== THE TASK ==
From the records below, work out how many lines carry the string "xmlns". Leave out everything but the number.

== TASK INPUT ==
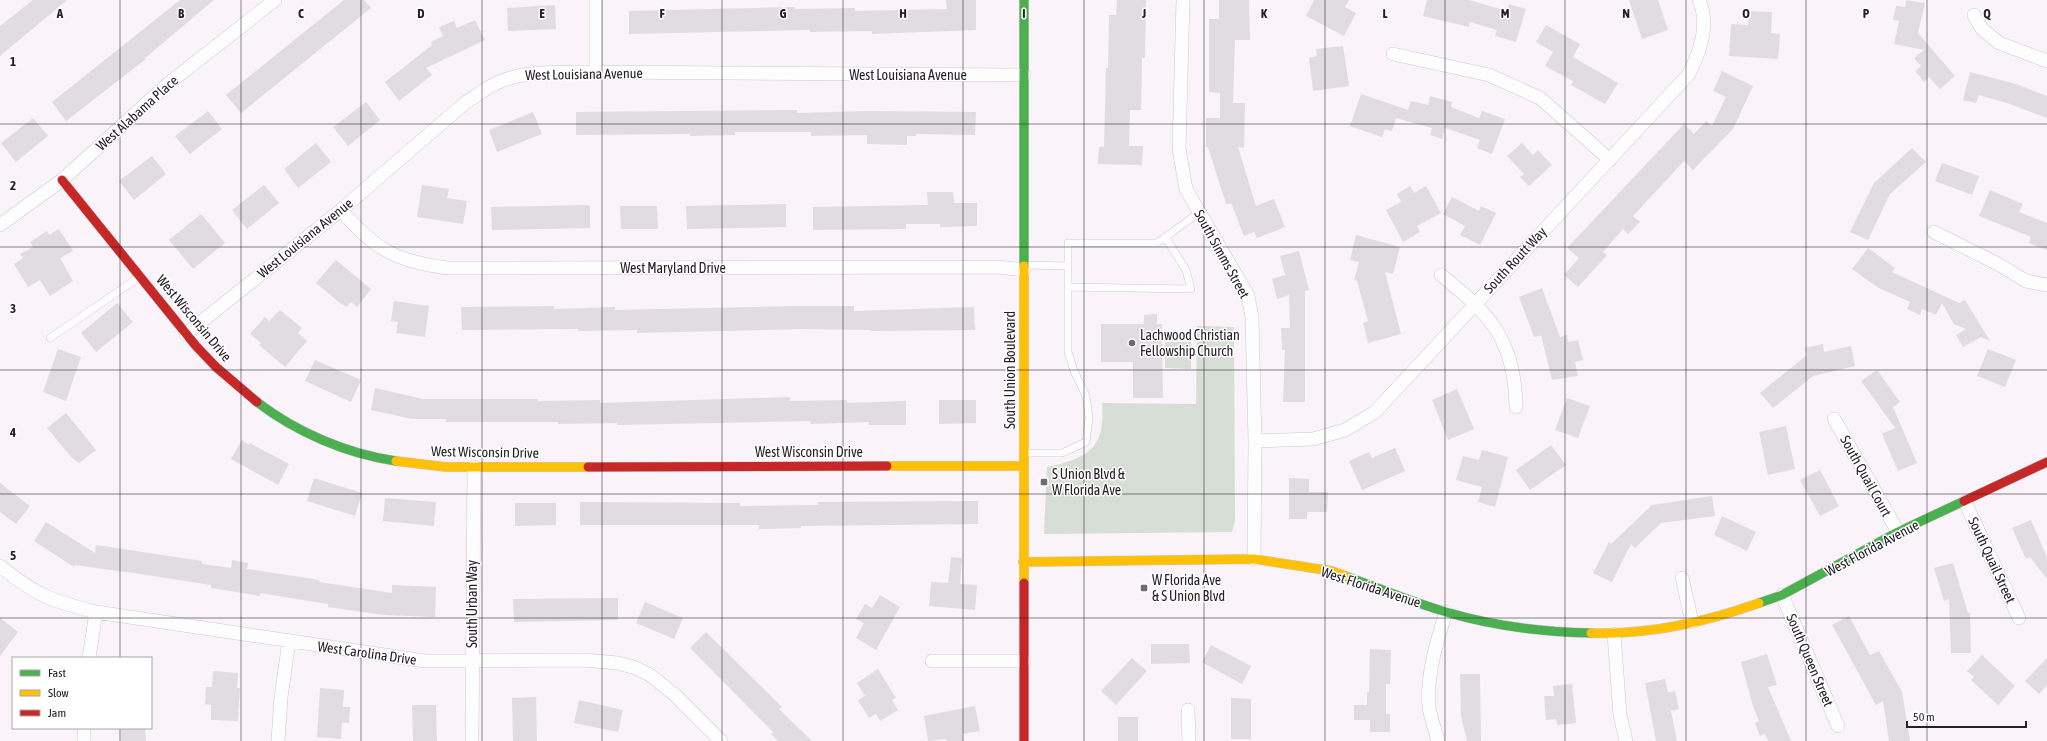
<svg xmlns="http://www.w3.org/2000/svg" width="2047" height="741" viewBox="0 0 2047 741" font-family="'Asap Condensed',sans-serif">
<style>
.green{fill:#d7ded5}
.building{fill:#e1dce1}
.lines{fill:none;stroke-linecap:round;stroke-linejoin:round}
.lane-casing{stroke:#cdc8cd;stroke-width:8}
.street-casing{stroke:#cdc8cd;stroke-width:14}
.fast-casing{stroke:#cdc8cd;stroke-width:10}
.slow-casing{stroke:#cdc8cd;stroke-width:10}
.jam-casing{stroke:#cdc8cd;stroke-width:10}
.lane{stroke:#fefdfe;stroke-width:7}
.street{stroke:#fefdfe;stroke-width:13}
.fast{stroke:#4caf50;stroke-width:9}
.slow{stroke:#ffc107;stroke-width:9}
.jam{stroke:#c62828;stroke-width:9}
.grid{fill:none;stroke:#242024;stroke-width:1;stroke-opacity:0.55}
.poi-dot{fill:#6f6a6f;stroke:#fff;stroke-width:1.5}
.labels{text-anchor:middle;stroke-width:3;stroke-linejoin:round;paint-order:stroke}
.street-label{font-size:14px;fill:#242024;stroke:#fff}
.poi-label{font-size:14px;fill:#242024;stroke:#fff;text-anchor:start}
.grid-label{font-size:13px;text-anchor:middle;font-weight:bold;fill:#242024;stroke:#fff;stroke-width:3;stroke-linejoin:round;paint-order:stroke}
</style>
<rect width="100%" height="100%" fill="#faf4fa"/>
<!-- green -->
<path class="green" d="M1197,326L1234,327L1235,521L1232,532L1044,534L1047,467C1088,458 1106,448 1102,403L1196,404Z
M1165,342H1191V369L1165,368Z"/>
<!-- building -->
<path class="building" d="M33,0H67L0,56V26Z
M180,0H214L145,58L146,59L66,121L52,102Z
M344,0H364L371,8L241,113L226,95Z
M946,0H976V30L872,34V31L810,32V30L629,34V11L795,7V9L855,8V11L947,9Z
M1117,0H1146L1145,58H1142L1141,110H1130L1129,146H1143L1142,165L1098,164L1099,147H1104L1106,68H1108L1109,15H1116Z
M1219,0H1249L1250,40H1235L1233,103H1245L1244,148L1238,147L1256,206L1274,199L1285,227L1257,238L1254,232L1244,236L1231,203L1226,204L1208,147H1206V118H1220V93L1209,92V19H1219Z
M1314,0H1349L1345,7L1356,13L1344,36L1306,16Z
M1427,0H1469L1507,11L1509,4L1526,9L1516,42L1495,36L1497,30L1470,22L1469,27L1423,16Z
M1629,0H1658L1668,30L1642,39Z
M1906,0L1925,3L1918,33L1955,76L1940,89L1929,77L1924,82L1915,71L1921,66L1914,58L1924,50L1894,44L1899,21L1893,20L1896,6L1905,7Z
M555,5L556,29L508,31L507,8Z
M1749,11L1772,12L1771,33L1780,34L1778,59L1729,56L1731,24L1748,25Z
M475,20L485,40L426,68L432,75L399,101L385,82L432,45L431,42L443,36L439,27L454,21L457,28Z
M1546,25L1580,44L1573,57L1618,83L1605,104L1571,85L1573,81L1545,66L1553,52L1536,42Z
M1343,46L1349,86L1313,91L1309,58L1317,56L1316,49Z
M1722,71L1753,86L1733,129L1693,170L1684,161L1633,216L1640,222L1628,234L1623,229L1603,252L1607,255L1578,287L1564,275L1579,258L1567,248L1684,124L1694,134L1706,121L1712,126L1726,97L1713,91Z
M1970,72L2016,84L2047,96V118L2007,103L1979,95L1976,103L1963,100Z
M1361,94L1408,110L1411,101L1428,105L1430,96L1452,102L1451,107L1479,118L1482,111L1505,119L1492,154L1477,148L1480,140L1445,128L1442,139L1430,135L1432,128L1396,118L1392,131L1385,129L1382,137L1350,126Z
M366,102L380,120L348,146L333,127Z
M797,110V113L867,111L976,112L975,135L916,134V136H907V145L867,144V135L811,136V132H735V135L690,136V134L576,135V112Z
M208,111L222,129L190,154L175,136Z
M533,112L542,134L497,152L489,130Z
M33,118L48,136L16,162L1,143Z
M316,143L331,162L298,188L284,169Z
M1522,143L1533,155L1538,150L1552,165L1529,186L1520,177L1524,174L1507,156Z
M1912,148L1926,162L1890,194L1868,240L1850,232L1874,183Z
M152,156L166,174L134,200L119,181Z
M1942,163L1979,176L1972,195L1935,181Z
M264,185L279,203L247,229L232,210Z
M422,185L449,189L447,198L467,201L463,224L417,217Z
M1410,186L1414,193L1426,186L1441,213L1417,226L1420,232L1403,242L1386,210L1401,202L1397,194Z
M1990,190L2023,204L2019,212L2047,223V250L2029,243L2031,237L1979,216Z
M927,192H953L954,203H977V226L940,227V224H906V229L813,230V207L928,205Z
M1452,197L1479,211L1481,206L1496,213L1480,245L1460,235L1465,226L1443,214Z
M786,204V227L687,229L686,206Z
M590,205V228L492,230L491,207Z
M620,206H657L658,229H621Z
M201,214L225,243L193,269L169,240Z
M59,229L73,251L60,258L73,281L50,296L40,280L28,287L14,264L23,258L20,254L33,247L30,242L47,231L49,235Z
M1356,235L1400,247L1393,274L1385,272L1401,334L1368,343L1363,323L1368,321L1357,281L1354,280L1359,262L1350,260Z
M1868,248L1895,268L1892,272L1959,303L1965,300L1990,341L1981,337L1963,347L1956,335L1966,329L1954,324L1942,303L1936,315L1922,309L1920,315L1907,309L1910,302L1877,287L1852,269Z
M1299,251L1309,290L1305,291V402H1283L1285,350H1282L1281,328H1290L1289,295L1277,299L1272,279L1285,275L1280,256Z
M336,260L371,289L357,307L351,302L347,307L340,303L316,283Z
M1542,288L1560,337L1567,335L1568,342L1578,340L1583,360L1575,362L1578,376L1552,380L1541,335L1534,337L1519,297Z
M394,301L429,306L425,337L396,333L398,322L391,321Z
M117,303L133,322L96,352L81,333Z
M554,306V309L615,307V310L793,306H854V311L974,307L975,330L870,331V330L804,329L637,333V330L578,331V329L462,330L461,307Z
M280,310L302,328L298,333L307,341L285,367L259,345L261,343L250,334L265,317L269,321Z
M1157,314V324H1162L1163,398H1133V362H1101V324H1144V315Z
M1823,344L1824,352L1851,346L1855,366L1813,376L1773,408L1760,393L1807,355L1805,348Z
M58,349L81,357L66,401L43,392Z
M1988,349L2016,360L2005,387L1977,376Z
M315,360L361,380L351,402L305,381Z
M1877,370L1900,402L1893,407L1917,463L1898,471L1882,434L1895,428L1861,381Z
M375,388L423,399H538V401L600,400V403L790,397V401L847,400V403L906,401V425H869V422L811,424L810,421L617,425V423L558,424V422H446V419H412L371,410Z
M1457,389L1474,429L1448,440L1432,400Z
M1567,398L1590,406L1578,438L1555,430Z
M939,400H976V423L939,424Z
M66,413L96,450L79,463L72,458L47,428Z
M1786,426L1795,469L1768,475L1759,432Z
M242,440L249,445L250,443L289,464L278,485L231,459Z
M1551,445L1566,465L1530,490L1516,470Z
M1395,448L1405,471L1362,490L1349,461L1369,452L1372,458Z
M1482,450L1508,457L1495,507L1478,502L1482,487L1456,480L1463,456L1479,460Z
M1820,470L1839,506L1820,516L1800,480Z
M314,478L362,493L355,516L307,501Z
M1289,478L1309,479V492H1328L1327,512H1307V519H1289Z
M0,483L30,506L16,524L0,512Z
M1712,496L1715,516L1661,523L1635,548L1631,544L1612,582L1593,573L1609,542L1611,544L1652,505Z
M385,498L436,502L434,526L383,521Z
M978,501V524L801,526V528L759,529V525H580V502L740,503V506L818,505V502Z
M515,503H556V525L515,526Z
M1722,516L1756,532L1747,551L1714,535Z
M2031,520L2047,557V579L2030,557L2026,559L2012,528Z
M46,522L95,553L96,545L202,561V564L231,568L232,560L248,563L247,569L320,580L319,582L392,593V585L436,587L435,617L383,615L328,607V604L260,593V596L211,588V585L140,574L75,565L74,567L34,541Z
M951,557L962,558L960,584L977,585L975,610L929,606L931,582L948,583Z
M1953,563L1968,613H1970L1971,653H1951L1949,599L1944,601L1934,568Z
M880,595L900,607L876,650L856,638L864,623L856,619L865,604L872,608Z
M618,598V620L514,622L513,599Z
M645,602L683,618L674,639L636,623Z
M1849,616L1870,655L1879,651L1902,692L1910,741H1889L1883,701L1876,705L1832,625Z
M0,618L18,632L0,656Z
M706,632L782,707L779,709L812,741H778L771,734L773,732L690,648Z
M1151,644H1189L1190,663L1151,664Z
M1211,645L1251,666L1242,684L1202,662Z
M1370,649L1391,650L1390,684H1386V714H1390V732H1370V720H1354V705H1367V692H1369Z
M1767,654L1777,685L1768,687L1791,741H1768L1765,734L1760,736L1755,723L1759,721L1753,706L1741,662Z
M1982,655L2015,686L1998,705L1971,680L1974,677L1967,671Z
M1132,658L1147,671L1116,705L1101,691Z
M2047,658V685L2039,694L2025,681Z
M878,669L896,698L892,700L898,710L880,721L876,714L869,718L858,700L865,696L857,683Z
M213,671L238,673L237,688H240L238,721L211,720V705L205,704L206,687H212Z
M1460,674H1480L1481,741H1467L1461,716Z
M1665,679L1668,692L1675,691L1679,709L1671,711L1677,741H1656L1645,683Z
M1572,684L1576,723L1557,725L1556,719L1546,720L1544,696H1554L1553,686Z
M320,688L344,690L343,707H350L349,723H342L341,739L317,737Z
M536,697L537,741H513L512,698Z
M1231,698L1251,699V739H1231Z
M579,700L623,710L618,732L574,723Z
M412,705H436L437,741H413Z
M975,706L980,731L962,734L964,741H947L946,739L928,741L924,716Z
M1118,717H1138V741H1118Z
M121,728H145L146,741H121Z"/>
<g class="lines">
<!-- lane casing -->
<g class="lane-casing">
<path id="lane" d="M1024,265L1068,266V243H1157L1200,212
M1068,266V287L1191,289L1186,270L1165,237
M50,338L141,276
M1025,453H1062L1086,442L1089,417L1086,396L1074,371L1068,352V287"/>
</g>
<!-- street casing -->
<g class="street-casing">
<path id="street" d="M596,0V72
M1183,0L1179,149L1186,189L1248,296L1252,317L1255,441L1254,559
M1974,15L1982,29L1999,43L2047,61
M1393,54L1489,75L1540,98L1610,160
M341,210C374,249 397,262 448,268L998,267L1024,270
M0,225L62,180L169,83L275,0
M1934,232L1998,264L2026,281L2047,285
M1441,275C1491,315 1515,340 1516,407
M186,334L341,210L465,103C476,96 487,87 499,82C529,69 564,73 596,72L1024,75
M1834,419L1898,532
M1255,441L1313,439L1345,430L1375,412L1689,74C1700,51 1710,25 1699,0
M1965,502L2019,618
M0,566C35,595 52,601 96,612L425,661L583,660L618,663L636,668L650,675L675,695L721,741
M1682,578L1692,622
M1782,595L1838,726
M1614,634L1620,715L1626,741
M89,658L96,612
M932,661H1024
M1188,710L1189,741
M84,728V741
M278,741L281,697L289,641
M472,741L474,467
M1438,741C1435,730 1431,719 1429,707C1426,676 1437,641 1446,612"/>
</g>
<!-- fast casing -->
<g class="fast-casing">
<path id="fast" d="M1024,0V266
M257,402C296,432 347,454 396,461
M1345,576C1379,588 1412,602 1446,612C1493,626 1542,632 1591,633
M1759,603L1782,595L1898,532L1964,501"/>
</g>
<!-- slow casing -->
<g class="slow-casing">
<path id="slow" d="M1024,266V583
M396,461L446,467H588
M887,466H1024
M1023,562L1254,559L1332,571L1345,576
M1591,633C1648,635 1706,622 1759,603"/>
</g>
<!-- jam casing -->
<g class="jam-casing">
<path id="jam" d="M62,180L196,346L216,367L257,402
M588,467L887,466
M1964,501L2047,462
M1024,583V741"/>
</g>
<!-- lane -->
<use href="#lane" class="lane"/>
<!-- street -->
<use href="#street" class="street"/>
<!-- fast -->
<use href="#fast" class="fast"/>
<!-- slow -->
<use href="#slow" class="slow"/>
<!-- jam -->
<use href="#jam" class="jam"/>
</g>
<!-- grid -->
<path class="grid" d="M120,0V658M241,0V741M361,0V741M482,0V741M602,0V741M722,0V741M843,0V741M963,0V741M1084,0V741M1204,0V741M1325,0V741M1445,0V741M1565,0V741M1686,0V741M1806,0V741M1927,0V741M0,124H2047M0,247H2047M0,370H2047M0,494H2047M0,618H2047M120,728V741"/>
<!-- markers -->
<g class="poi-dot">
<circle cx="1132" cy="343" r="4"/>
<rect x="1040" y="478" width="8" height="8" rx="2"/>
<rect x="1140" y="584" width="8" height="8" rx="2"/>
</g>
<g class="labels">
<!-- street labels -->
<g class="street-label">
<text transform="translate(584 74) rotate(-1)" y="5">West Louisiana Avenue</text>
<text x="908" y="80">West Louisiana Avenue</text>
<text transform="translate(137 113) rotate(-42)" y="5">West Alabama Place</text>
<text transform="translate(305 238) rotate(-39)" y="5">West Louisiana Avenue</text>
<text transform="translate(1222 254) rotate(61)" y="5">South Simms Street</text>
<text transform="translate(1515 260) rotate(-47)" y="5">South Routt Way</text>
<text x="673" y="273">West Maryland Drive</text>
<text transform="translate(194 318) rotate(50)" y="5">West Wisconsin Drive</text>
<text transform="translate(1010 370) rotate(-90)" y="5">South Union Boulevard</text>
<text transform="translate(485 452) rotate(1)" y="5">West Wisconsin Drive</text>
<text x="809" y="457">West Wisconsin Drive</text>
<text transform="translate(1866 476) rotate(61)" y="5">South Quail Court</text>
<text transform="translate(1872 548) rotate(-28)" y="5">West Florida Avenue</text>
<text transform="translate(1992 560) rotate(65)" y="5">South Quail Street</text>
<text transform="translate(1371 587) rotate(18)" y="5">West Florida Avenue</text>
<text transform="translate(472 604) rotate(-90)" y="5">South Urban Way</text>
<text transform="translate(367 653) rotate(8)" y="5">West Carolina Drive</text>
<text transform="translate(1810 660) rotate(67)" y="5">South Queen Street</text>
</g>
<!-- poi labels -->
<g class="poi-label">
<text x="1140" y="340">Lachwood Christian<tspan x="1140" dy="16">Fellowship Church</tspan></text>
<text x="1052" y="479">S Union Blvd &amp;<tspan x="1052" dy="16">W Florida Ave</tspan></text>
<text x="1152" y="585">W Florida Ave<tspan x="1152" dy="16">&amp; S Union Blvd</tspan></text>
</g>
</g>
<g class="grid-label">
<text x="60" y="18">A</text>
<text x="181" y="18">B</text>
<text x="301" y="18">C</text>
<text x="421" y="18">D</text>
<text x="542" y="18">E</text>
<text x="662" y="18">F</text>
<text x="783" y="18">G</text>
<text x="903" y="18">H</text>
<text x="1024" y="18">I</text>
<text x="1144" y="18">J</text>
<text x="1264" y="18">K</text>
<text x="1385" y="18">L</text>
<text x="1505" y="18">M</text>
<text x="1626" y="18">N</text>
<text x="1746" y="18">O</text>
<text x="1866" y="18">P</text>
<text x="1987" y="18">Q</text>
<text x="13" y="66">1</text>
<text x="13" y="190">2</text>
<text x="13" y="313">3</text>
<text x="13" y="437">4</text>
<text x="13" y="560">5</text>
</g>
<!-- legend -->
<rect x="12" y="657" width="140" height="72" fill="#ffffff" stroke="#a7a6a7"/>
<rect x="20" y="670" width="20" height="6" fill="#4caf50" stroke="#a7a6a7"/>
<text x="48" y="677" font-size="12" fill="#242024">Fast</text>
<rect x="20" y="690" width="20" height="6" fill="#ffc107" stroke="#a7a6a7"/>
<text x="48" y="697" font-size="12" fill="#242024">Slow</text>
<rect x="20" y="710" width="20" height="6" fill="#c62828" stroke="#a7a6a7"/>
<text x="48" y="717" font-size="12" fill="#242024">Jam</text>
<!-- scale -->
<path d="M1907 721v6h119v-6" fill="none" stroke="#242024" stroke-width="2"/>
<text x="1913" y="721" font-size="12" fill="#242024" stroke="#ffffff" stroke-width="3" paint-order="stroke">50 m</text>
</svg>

...

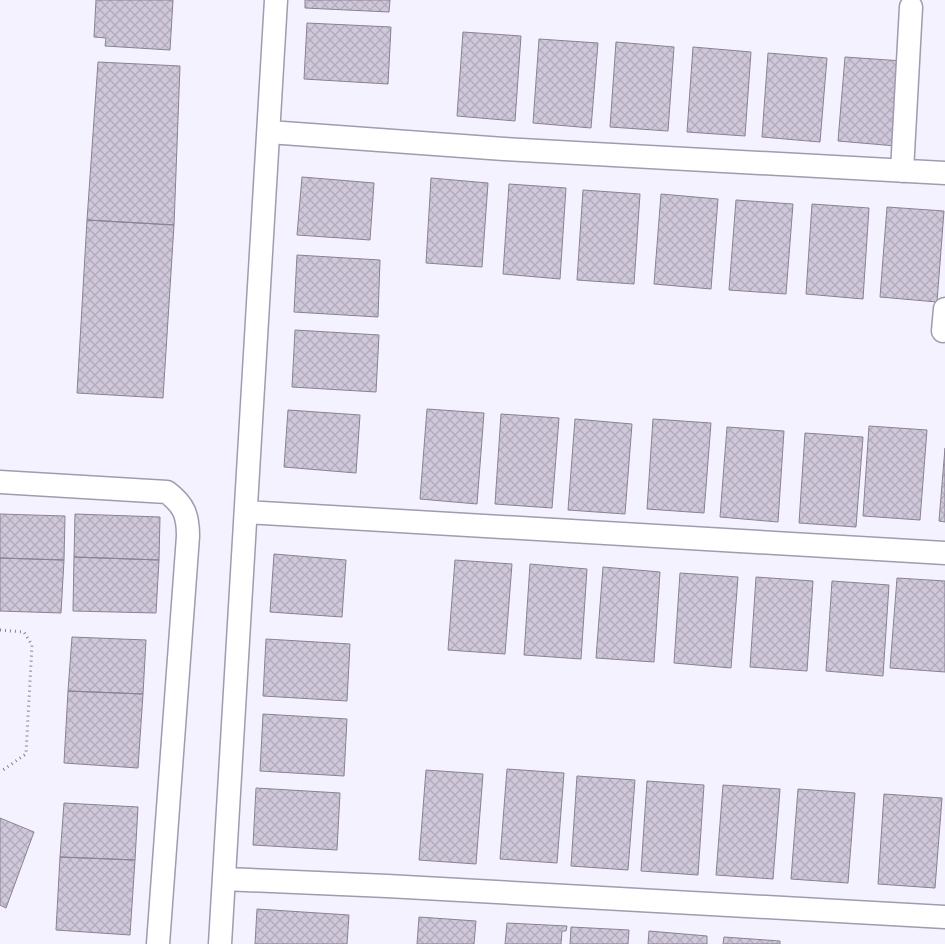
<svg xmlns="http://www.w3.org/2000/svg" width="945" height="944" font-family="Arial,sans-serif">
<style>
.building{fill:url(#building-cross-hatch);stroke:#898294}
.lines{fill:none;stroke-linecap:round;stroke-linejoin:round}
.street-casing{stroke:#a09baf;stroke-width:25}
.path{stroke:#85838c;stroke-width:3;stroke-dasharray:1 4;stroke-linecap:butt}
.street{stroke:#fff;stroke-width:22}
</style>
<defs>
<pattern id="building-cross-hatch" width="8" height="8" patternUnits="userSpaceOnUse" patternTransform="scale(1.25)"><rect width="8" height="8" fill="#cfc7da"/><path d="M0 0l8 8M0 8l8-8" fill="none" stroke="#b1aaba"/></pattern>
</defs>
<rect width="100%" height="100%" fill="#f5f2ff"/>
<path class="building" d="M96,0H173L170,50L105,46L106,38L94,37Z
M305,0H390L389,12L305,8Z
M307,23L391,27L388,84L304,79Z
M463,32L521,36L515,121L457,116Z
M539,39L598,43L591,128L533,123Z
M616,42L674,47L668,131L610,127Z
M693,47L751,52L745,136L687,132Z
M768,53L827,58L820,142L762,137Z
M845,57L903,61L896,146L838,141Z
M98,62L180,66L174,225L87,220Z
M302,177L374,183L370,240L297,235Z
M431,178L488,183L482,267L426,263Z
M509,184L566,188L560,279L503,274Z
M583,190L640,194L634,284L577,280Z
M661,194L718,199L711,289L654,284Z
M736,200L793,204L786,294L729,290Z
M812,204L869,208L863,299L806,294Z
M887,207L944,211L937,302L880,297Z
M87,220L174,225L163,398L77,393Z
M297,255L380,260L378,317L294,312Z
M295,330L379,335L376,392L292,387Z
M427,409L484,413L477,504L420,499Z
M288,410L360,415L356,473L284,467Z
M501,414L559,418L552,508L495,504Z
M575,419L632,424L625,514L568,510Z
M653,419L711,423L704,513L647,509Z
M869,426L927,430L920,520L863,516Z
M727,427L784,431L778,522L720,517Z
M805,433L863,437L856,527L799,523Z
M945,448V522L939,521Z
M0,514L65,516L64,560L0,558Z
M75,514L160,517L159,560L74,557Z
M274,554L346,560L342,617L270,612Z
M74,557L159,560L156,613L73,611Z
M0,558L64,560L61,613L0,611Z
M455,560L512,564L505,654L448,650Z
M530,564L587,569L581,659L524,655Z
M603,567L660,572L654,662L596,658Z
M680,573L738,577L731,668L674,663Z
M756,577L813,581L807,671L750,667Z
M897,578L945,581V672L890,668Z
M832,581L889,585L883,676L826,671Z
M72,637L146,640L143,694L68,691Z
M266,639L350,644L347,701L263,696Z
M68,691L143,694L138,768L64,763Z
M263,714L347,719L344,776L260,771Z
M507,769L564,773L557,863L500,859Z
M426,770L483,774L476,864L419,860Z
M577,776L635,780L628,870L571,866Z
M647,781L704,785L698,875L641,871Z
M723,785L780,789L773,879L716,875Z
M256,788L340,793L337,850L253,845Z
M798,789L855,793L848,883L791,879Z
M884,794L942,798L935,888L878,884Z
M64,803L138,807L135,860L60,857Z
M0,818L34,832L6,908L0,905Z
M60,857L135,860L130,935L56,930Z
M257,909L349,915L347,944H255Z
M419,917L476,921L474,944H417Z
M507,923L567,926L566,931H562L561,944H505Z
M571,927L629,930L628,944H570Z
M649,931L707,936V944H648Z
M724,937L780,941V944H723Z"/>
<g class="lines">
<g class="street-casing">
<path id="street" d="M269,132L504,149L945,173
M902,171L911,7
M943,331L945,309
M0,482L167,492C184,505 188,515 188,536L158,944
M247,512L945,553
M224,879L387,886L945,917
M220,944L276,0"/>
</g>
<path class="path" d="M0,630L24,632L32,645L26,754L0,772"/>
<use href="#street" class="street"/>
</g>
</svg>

== OUTPUT BELOW ==
2